Poison pill - purposely putting in incorrect information that you seeded - if anyone else has it, they must have gotten it (directly or indirectly) from you.

Eg mapping (NAVTEQ/Mapquest/Tele-atlas) - they may put a little dead end road somewhere that doesn't really exist. If they find that dead-end road appearing anywhere else - someone must have ripped them off.

Eg business data - you can slightly modify an address (223 Elm Street instead of the correct 222 Elm Street), or slightly modify the name, or even just put in an incorrect listing.

This happens for all commercial-grade 'data', whatever be it.
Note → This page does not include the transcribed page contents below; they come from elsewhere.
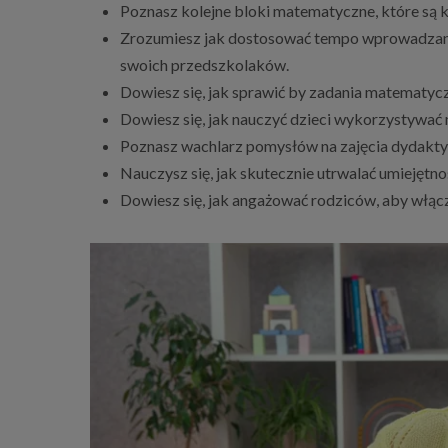
Poznasz kolejne bloki matematyczne, które są k
Zrozumiesz jak dostosować tempo wprowadzani
swoich przedszkolaków.
Dowiesz się, jak sprawić by zadania matematyc
Dowiesz się, jak nauczyć dzieci wykorzystywa
Poznasz wachlarz pomysłów na zajęcia dydaktyc
Nauczysz się, jak skutecznie utrwalać umiejętn
Dowiesz się, jak angażować rodziców, aby włąc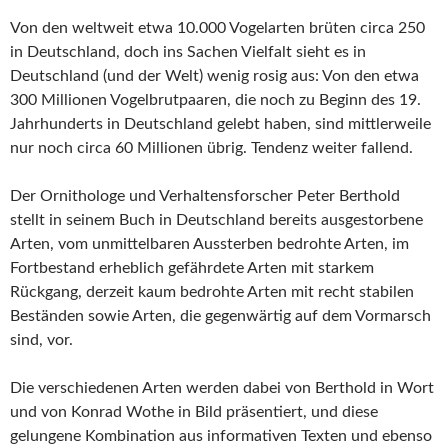
Von den weltweit etwa 10.000 Vogelarten brüten circa 250
in Deutschland, doch ins Sachen Vielfalt sieht es in
Deutschland (und der Welt) wenig rosig aus: Von den etwa
300 Millionen Vogelbrutpaaren, die noch zu Beginn des 19.
Jahrhunderts in Deutschland gelebt haben, sind mittlerweile
nur noch circa 60 Millionen übrig. Tendenz weiter fallend.
Der Ornithologe und Verhaltensforscher Peter Berthold
stellt in seinem Buch in Deutschland bereits ausgestorbene
Arten, vom unmittelbaren Aussterben bedrohte Arten, im
Fortbestand erheblich gefährdete Arten mit starkem
Rückgang, derzeit kaum bedrohte Arten mit recht stabilen
Beständen sowie Arten, die gegenwärtig auf dem Vormarsch
sind, vor.
Die verschiedenen Arten werden dabei von Berthold in Wort
und von Konrad Wothe in Bild präsentiert, und diese
gelungene Kombination aus informativen Texten und ebenso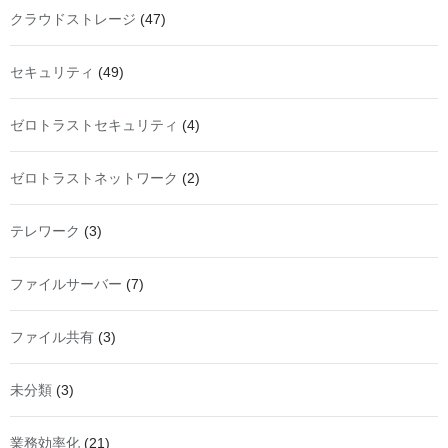
クラウドストレージ
(47)
セキュリティ
(49)
ゼロトラストセキュリティ
(4)
ゼロトラストネットワーク
(2)
テレワーク
(3)
ファイルサーバー
(7)
ファイル共有
(3)
未分類
(3)
業務効率化
(21)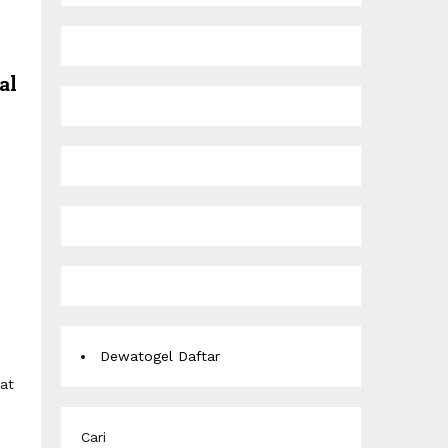
al
Dewatogel Daftar
at
Cari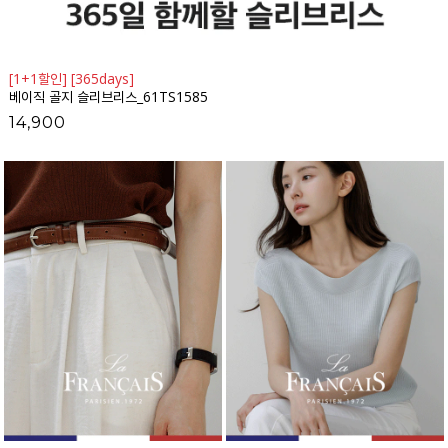
[1+1할인] [365days]
베이직 골지 슬리브리스_61TS1585
14,900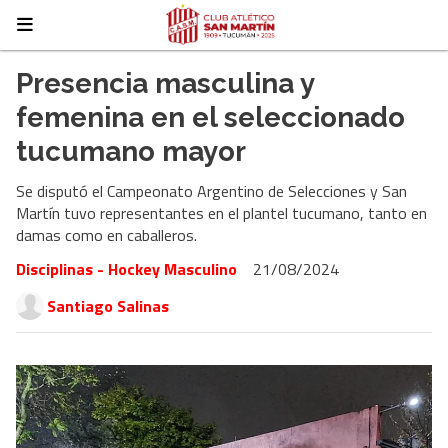
Presencia masculina y
femenina en el seleccionado
tucumano mayor
Se disputó el Campeonato Argentino de Selecciones y San
Martín tuvo representantes en el plantel tucumano, tanto en
damas como en caballeros.
Disciplinas - Hockey Masculino
21/08/2024
Santiago Salinas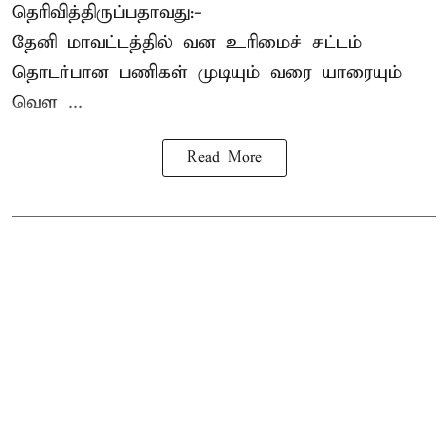
தெரிவித்திருப்பதாவது:-
தேனி மாவட்டத்தில் வன உரிமைச் சட்டம்
தொடர்பான பணிகள் முடியும் வரை யாரையும்
வெள ...
Read More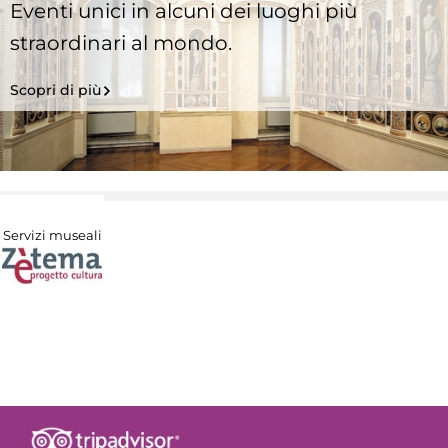
Eventi unici in alcuni dei luoghi più
straordinari al mondo.
Scopri di più
Servizi museali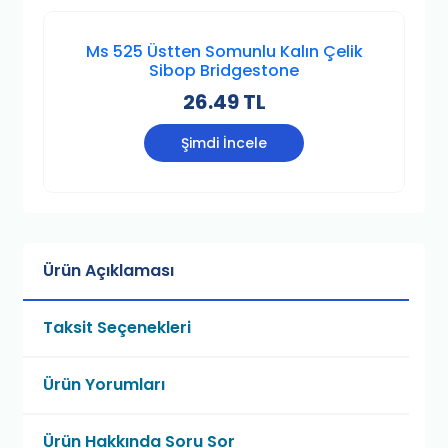
Ms 525 Üstten Somunlu Kalın Çelik
Sibop Bridgestone
26.49 TL
Şimdi İncele
Ürün Açıklaması
Taksit Seçenekleri
Ürün Yorumları
Ürün Hakkında Soru Sor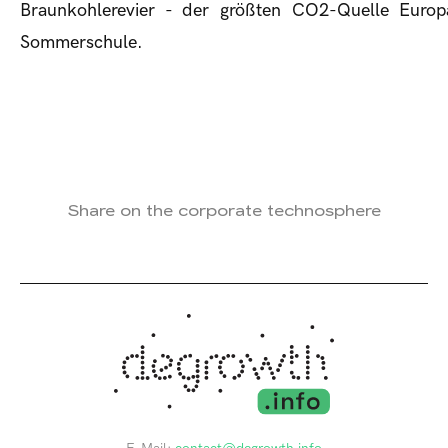
Braunkohlerevier - der größten CO2-Quelle Euro
Sommerschule.
Share on the corporate technosphere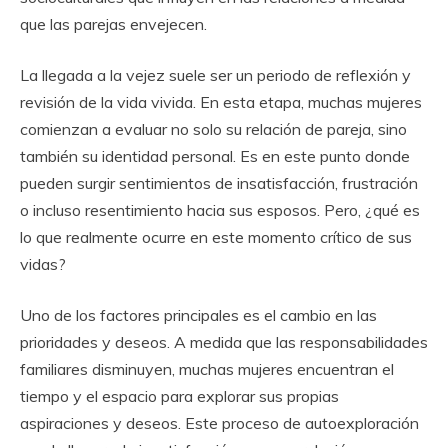
que las parejas envejecen.
La llegada a la vejez suele ser un periodo de reflexión y
revisión de la vida vivida. En esta etapa, muchas mujeres
comienzan a evaluar no solo su relación de pareja, sino
también su identidad personal. Es en este punto donde
pueden surgir sentimientos de insatisfacción, frustración
o incluso resentimiento hacia sus esposos. Pero, ¿qué es
lo que realmente ocurre en este momento crítico de sus
vidas?
Uno de los factores principales es el cambio en las
prioridades y deseos. A medida que las responsabilidades
familiares disminuyen, muchas mujeres encuentran el
tiempo y el espacio para explorar sus propias
aspiraciones y deseos. Este proceso de autoexploración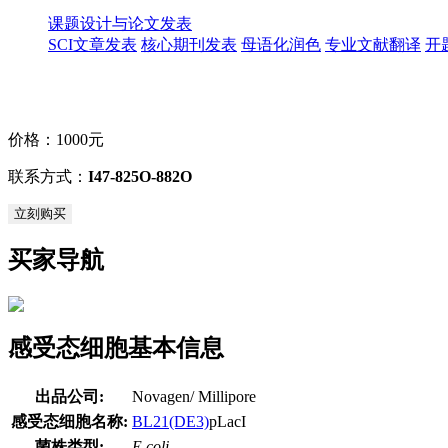
课题设计与论文发表
SCI文章发表
核心期刊发表
母语化润色
专业文献翻译
开
价格：
1000元
联系方式：
I47-825O-882O
立刻购买
买家导航
感受态细胞基本信息
出品公司:
Novagen/ Millipore
感受态细胞名称:
BL21(DE3)
pLacI
菌株类型:
E.coli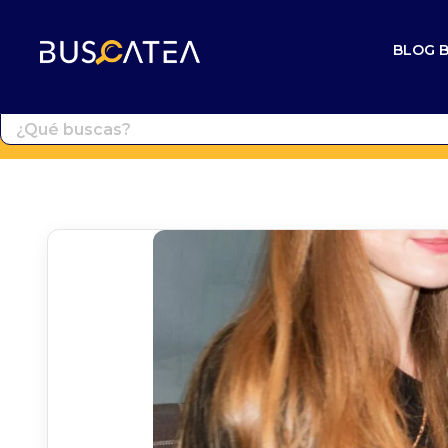
BLOG 
Buscatea - Blog
Directorio web y noticias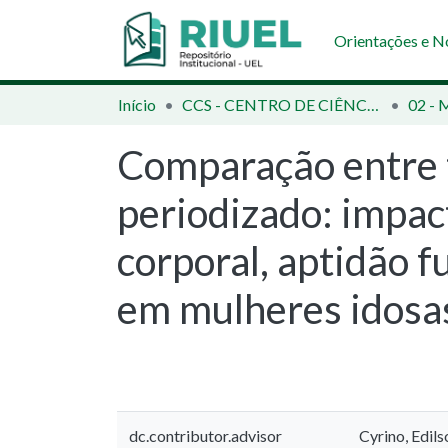
Orientações e 
Início
CCS - CENTRO DE CIÊNCIAS DA SAÚDE
Comparação entre t
periodizado: impac
corporal, aptidão 
em mulheres idosa
dc.contributor.advisor
Cyrino, Edils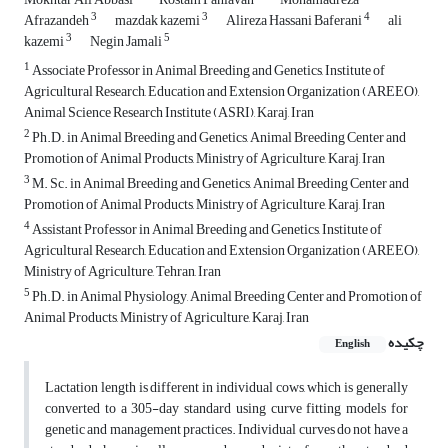
3
3
4
Afrazandeh
mazdak kazemi
Alireza Hassani Baferani
ali
3
5
kazemi
Negin Jamali
1
Associate Professor in Animal Breeding and Genetics, Institute of
Agricultural Research, Education and ‎Extension Organization (AREEO),
Animal Science Research Institute (ASRI), Karaj, Iran
2
Ph.D. in Animal Breeding and Genetics, Animal Breeding Center and
Promotion of Animal Products, Ministry of ‎Agriculture, Karaj, Iran
3
M. Sc. in Animal Breeding and Genetics, Animal Breeding Center and
Promotion of Animal Products, Ministry of Agriculture, ‎Karaj, Iran
4
Assistant Professor in Animal Breeding and Genetics, Institute of
Agricultural Research, Education and Extension Organization ‎‎(AREEO),
Ministry of Agriculture, Tehran, Iran
5
Ph.D. in Animal Physiology, Animal Breeding Center and Promotion of
Animal Products, Ministry of Agriculture, Karaj, Iran
چکیده
English
Lactation length is different in individual cows, which is generally
converted to a 305-day standard using curve fitting models for
genetic and management practices. Individual curves do not have a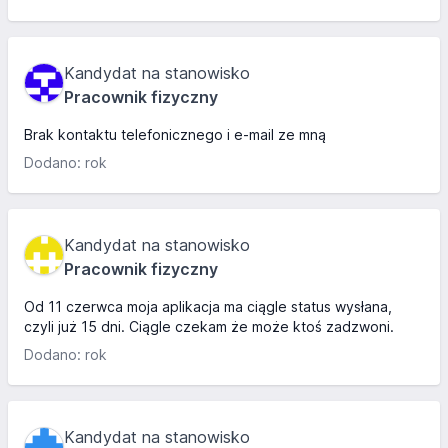
Kandydat na stanowisko
Pracownik fizyczny
Brak kontaktu telefonicznego i e-mail ze mną
Dodano: rok
Kandydat na stanowisko
Pracownik fizyczny
Od 11 czerwca moja aplikacja ma ciągle status wysłana,
czyli już 15 dni. Ciągle czekam że może ktoś zadzwoni.
Dodano: rok
Kandydat na stanowisko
Data sellers usually do customized poison-pills for every customer, making it damn easy to trace back.

SEOPTI

10:35 pm on Oct 9, 2007 (gmt 0)

Thanks for the info AhmedF I did not know this.

I think it will be really really hard for superpages and local data brokers to find their poison pill because local is fragmented and 99.9% of local webmasters enjoy a nice -950 penalty and additionally 99% of local sites suffer the supplemental index syndrome due to the number of URLs reqired for getting traffic.

[edited by: SEOPTI at 10:36 pm (utc) on Oct. 9, 2007]

AhmedF

4:14 pm on Oct 10, 2007 (gmt 0)

Well - all they do is search Google or Yahoo or MSN for the invalid address/name/whatever, and any site that comes up is using their data.

Cross reference with their customer URLs and voila - you have a list of sites using your data when they shouldn't be :)